Azul escuro
Muitos foram já os anúncios sobre o fim de Pinto da Costa e todos eles se revelaram exagerados, como os resultados demonstraram. Foi assim após ciclo 2000-2002, três anos de seca a que os dragões responderam com José Mourinho, dois campeonatos, uma Taça UEFA e uma Liga dos Campeões; foi assim após 2009/10, ainda na ressaca do Apito Dourado, quando o aparentemente imparável Benfica de Jorge Jesus foi vergado por André Villas-Boas e Vítor Pereira em três época consecutivas.
Há, no entanto, algo que, desta vez, torna bem mais difícil a missão de reerguer o FC Porto: os rivais estão diferentes e para melhor.

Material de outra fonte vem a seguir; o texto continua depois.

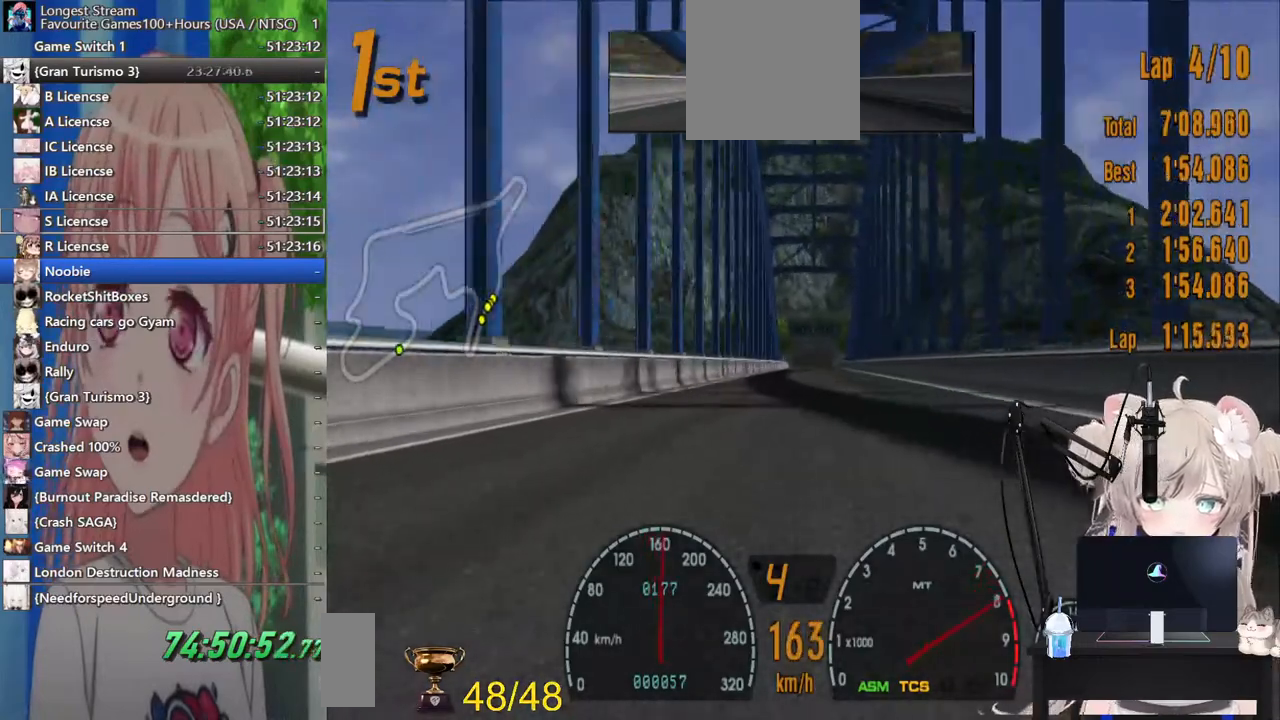
{"buttons": ["R2"], "left_stick": "center", "right_stick": "center", "events": []}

Ao contrário do que aconteceu antes, Pinto da Costa enfrenta Benfica e Sporting estabilizados e numa fase de afirmação, sem cometer os sucessivos erros que tanto facilitavam a tarefa dos azuis e brancos. A pressão está, desta vez, do lado do FC Porto, cuja margem para errar se esgotou.
Num clube tão habituado a ganhar como aconteceu nas últimas três décadas, a paciência dos adeptos é cada vez menor. A menos que José Peseiro saque ainda um coelho da cartola, o FC Porto irá terminar a terceira época consecutiva sem vencer o título nacional. Pior do que tudo, não há ali uma base que sirva de referência ao futuro imediato e dificilmente haverá dinheiro para a construir - assim mostram os últimos relatórios e contas da SAD portista.
É cedo para anunciar o fim de Pinto da Costa, mas o presidente vive o momento mais delicado desde que subiu ao poder nos dragões.